Document passage:
#####

Max Lucks (born 19 April 1997) is a German politician of Alliance 90/The Greens who has been serving as a member of the Bundestag in the 20th Bundestag that has been elected in the German federal election on 26 September 2021.

Political career

Early beginnings
Lucks joined the Green Party in 2013. From 2017 to 2019, he served as co-chair of the Green Youth, alongside Ricarda Lang.

Member of the German Parliament, 2021–present
In the Bundestag, Lucks serves on the Committee on Foreign Affairs, the Committee on Human Rights and Humanitarian Aid and the Subcommittee on Disarmament, Arms Control and Non-Proliferation.

In addition to his committee assignments, Lucks has been a member of the German delegation to the Parliamentary Assembly of the Council of Europe (PACE) since 2022. In the Assembly, he serves on the Committee on Political Affairs and Democracy and on its Subcommittee on Middle East Affairs . He is also the chairman of the German-Turkish Parliamentary Friendship Group and a member of the German-Mexican Parliamentary Friendship Group.

#####

What you have to do: Duplicate the passage on Max Lucks word for word, starting with "In addition to" and going on through "Parliamentary Friendship Group.". Rely only on the text for what comes next.

Data section:
#####

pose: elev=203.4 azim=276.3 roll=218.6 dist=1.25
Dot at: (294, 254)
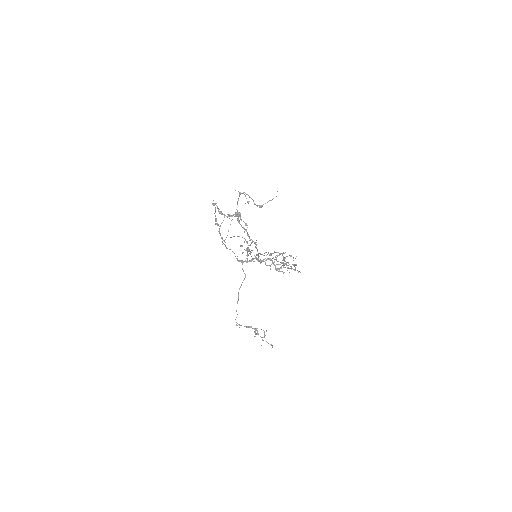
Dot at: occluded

#####

Reply to the task:
In addition to his committee assignments, Lucks has been a member of the German delegation to the Parliamentary Assembly of the Council of Europe (PACE) since 2022. In the Assembly, he serves on the Committee on Political Affairs and Democracy and on its Subcommittee on Middle East Affairs . He is also the chairman of the German-Turkish Parliamentary Friendship Group and a member of the German-Mexican Parliamentary Friendship Group.